Ignoranza e omofobia

Palermo – Francesca ama una ragazza con la quale ha una relazione. Un giorno come tanti altri va a scuola, ma dimentica il cellulare a casa. Sua sorella legge i messaggi che Francesca si scambia con la fidanzata e riferisce immediatamente al padre.

I genitori vanno di corsa a prendere Francesca, la rinchiudono dentro una stanza e suo padre la violenta, con il duplice intento di punirla e di guarirla dalla sua “malattia”.

All’epoca dei fatti Francesca aveva solo quindici anni.

Oggi, ventiquattrenne allenatrice di calcio, con il sogno di entrare nell’esercito, dice: denunciare mio padre mi è costato moltissimo, ma è stata la cosa più giusta che abbia fatto in vita mia, lo rifarei altre mille volte.

27.11.2021

Brava, Francesca.
Giovane e forte donna.

Finalmente libera
❤️

La parola “ipocrita”

Da ora in poi, quando cercherete la parola “ipocrita” sul vocabolario, troverete la foto di József Szájer, europarlamentare ungherese, dello stesso partito conservatore e bigotto di Orban, che venerdì sera è stato beccato dalla polizia di Bruxelles mentre si dava alla pazza gioia in un gay party con alcol, droga e altri 25 uomini.

In tempo di covid non è il caso di organizzare orge.

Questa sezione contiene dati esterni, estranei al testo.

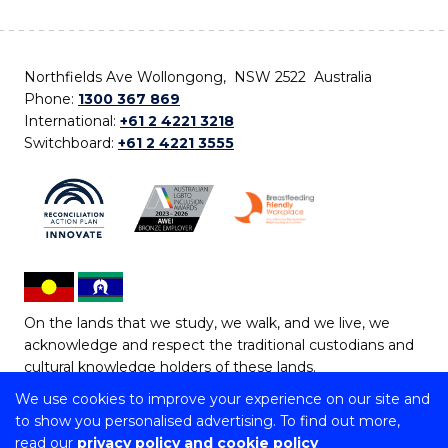
Northfields Ave Wollongong, NSW 2522 Australia
Phone:
1300 367 869
International:
+61 2 4221 3218
Switchboard:
+61 2 4221 3555
On the lands that we study, we walk, and we live, we
acknowledge and respect the traditional custodians and
cultural knowledge holders of these lands.
We use cookies to improve your experience on our site and
Copyright © 2026 University of Wollongong
to show you personalised advertising. To find out more,
CRICOS Provider No: 00102E | TEQSA Provider ID:
read our
privacy policy and cookie policy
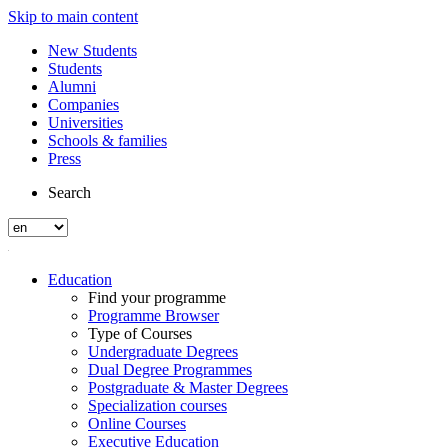
Skip to main content
New Students
Students
Alumni
Companies
Universities
Schools & families
Press
Search
Education
Find your programme
Programme Browser
Type of Courses
Undergraduate Degrees
Dual Degree Programmes
Postgraduate & Master Degrees
Specialization courses
Online Courses
Executive Education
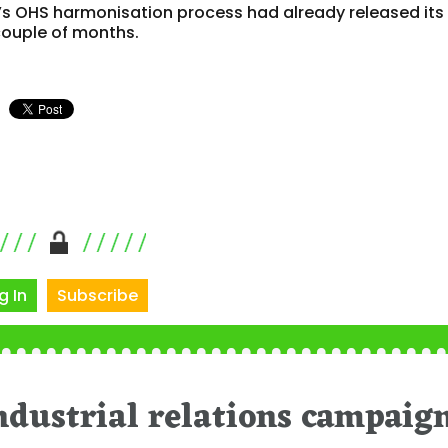
’s OHS harmonisation process had already released its 
 couple of months.
g In
Subscribe
ndustrial relations campaig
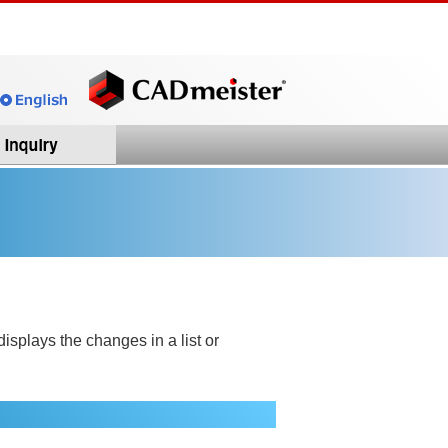
splays the changes in a list or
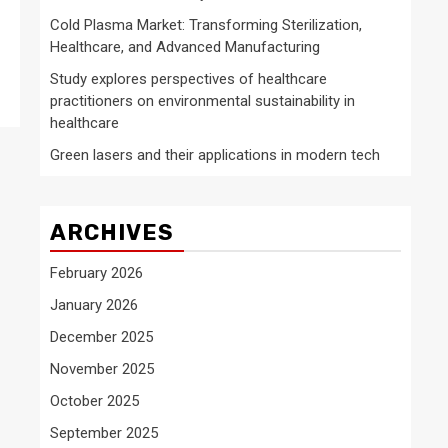
Cold Plasma Market: Transforming Sterilization,
Healthcare, and Advanced Manufacturing
Study explores perspectives of healthcare
practitioners on environmental sustainability in
healthcare
Green lasers and their applications in modern tech
ARCHIVES
February 2026
January 2026
December 2025
November 2025
October 2025
September 2025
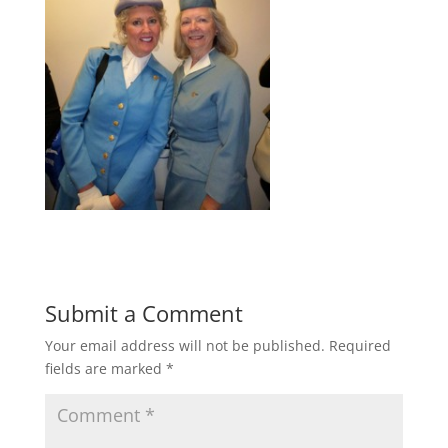
Submit a Comment
Your email address will not be published.
Required
fields are marked
*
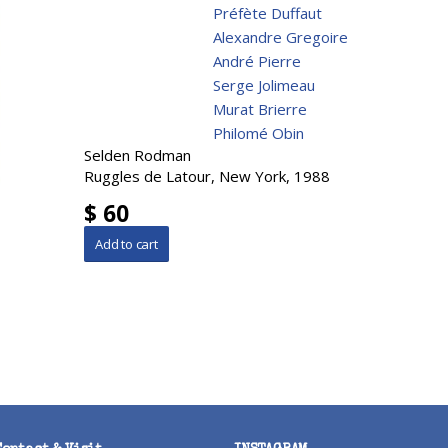
Préfète Duffaut
Alexandre Gregoire
André Pierre
Serge Jolimeau
Murat Brierre
Philomé Obin
Selden Rodman
Ruggles de Latour, New York, 1988
$ 60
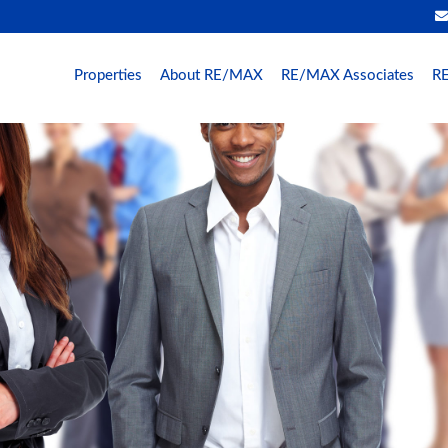
Properties
About RE/MAX
RE/MAX Associates
RE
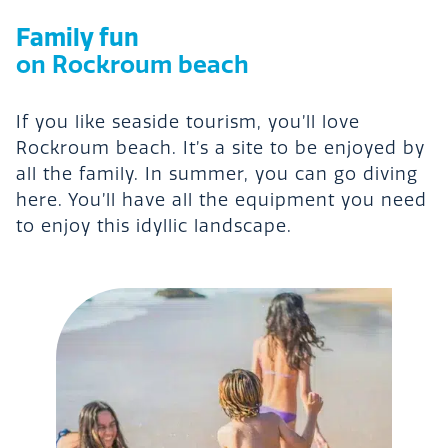
Family fun
on Rockroum beach
If you like seaside tourism, you’ll love
Rockroum beach. It’s a site to be enjoyed by
all the family. In summer, you can go diving
here. You’ll have all the equipment you need
to enjoy this idyllic landscape.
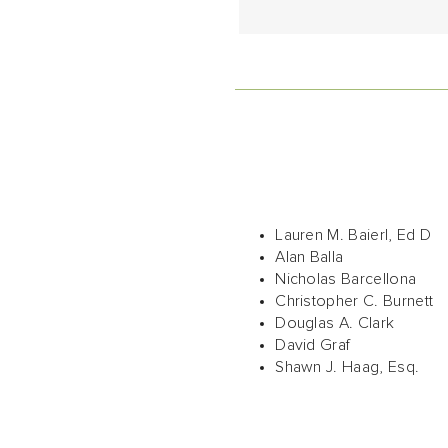
Lauren M. Baierl, Ed D
Alan Balla
Nicholas Barcellona
Christopher C. Burnett
Douglas A. Clark
David Graf
Shawn J. Haag, Esq.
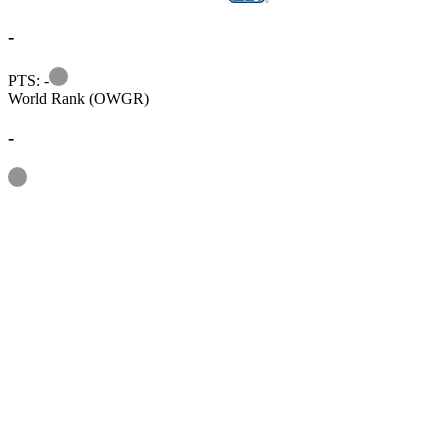
-
Information
PTS: -
World Rank (OWGR)
-
Information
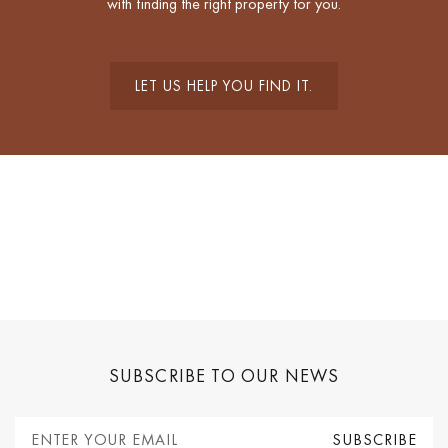
with finding the right property for you.
LET US HELP YOU FIND IT.
SUBSCRIBE TO OUR NEWS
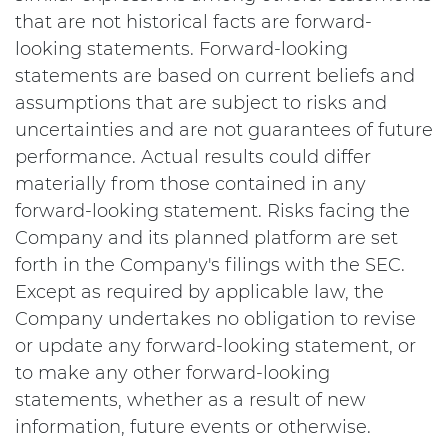
that are not historical facts are forward-
looking statements. Forward-looking
statements are based on current beliefs and
assumptions that are subject to risks and
uncertainties and are not guarantees of future
performance. Actual results could differ
materially from those contained in any
forward-looking statement. Risks facing the
Company and its planned platform are set
forth in the Company's filings with the SEC.
Except as required by applicable law, the
Company undertakes no obligation to revise
or update any forward-looking statement, or
to make any other forward-looking
statements, whether as a result of new
information, future events or otherwise.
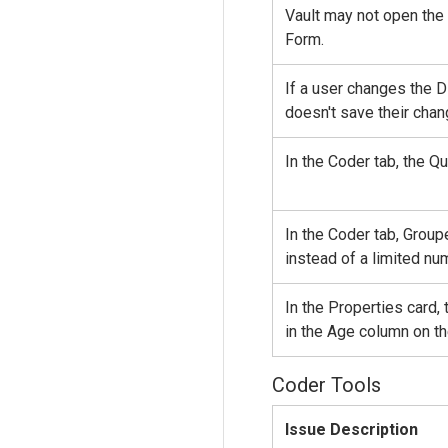
Vault may not open the 
Form.
If a user changes the D
doesn't save their chan
In the Coder tab, the Q
In the Coder tab, Grou
instead of a limited nu
In the Properties card,
in the Age column on t
Coder Tools
Issue Description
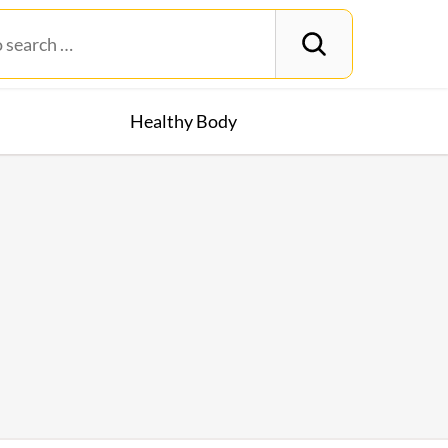
Healthy Body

Non è il caso di dedicare la propria attività politica a negare i diritti degli omosessuali e poi passare il tempo libero a fare sesso con altri uomini.

Alla fin fine questi omofobi sono tutti uguali: non sono semplicemente ottusi, hanno anche tanta paura di riconoscere la propria natura.

E guarda caso sono tutti di destra.

La Benedizione

Sono figli di Dio e hanno diritto ad avere una famiglia. Ciò che dobbiamo creare è una legge sulle unioni civili. In questo modo gli omosessuali godranno di una copertura legale”.

Bisogna essere davvero ottusi per commentare “ha detto una cosa ovvia”.
Ovvia non è – purtroppo – per milioni di persone nel mondo – cattolici e non.

Con queste parole Papa Francesco fa fare alla Chiesa un gigantesco passo in avanti, coraggioso, clamoroso e rivoluzionario:

  • prende le distanze dai tanti “cattolici” che da anni si nascondono dietro la tutela della famiglia per giustificare il proprio odio nei confronti degli omosessuali;
  • supera “a sinistra” moltissimi non credenti che osteggiano da sempre le unioni civili;
  • si aliena le simpatie dei tanti ipocriti che si ricordano di Dio solo quando devono sfruttare il Suo nome per andare in guerra contro qualcosa o qualcuno.

Quindi riconosciamo a Papa Francesco il grande merito di aver spinto ancora una volta la Chiesa verso l’accoglienza, la pace e l’amore.

Teramo 22.10.2020

Grazie di cuore, Francesco, sei la benedizione di cui avevamo bisogno.